E quindi, se tra le fila dei fan di Sanremo pensi non ci sia posto per te, nessun problema, puoi serenamente diventare il bastian contrario, il diffidente, l’annoiato, o financo l’hater. Dopotutto, gli hater hanno un’ossessione per chi odiano molto simile a quella dei fan innamorati.

Io non so dove mi colloco di preciso, forse sono solo arrivato tardi alla festa e devo capire con chi parlare e chi evitare. Devo ammettere che non ho mai veramente guardato Sanremo fino a pochissimo tempo fa. Quando ero piccolo, in famiglia, non si guardava. Mia madre da sempre crolla a letto verso le dieci di sera, quindi per onestà intellettuale non ci ha mai provato. Mio padre proprio dalle dieci inizia a godere di quell’oretta di silenzio in casa, non la scambia certo con della pur bellissima musica italiana.

Da che mi ricordi, non se ne parlava in classe al liceo, né all’università. È successo all’improvviso, intorno ai trent’anni: a un certo punto tutti intorno a me hanno iniziato a parlare di Sanremo. Qui inserirei un meme con Morgan che dice “che succede?”, ma è una delle battute invecchiate più in fretta, completamente travolta dal lockdown di marzo 2020.

La kermesse della kermesse

Sì, ma quale è il tuo stato d'animo, Pierluca? Cosa pensi tu, storia della tua vita a parte? Prendi posizione! NON LO SO! Non ho capito, sto solo cercando di non essere irrilevante! È la Fomo che mi spinge qui, per ora sto tamponando la situazione con un articolo su Domani in cui comunque prendo parte alla kermesse sulla kermesse. Commento il commentare. Osservo gli osservatori.

Come sedersi al contrario al cinema: non guardi il film ma lo vedi riflesso sui volti illuminati degli spettatori, lo segui attraverso le loro espressioni e i suoni sullo sfondo. No, sto esagerando, il Festival lo guardo, e mi sto anche ambientando.

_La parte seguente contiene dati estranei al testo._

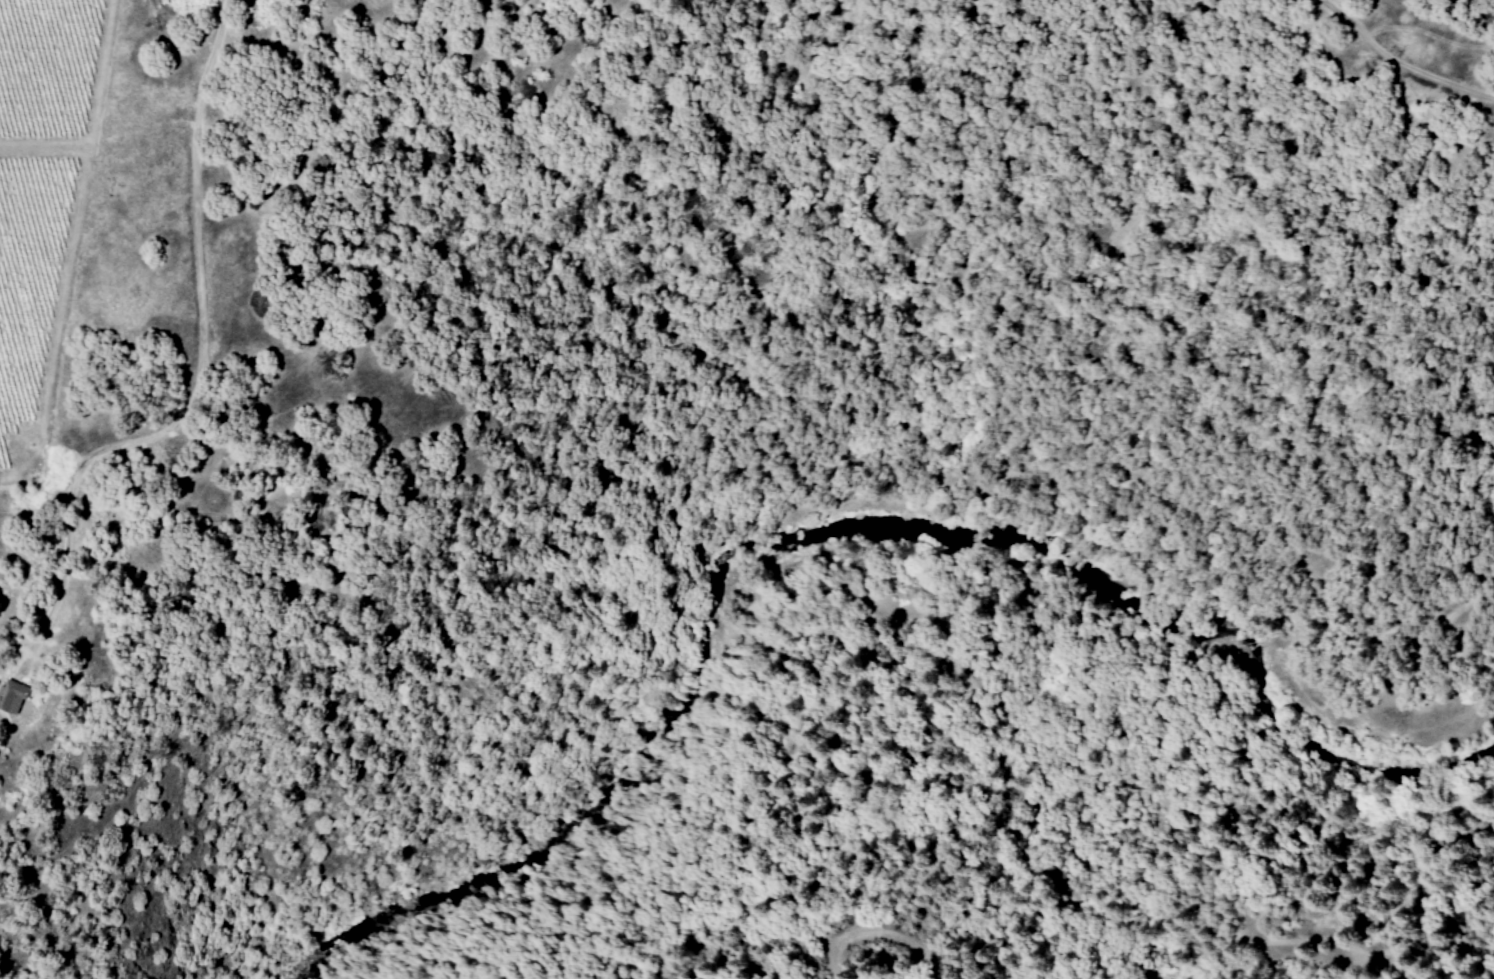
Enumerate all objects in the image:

Il problema è che la Fomo funziona come un videogioco: non appena accedi a un livello di partecipazione, se ne sblocca un altro. Segui Sanremo e conosci le canzoni? Bene, ora ti tocca il gruppo di ascolto. Ne hai trovato uno? Ok, ora c’è il FantaSanremo, chi hai in squadra? In che lega sei? Non se ne esce.

Ci sentiamo prossimamente, quando passa il frastuono di Sanremo, anche perché qualsiasi altra cosa avessi voluto raccontare su queste pagine avrebbe riscosso ben poca attenzione. Parole al vento. Fiumi di parole al vento.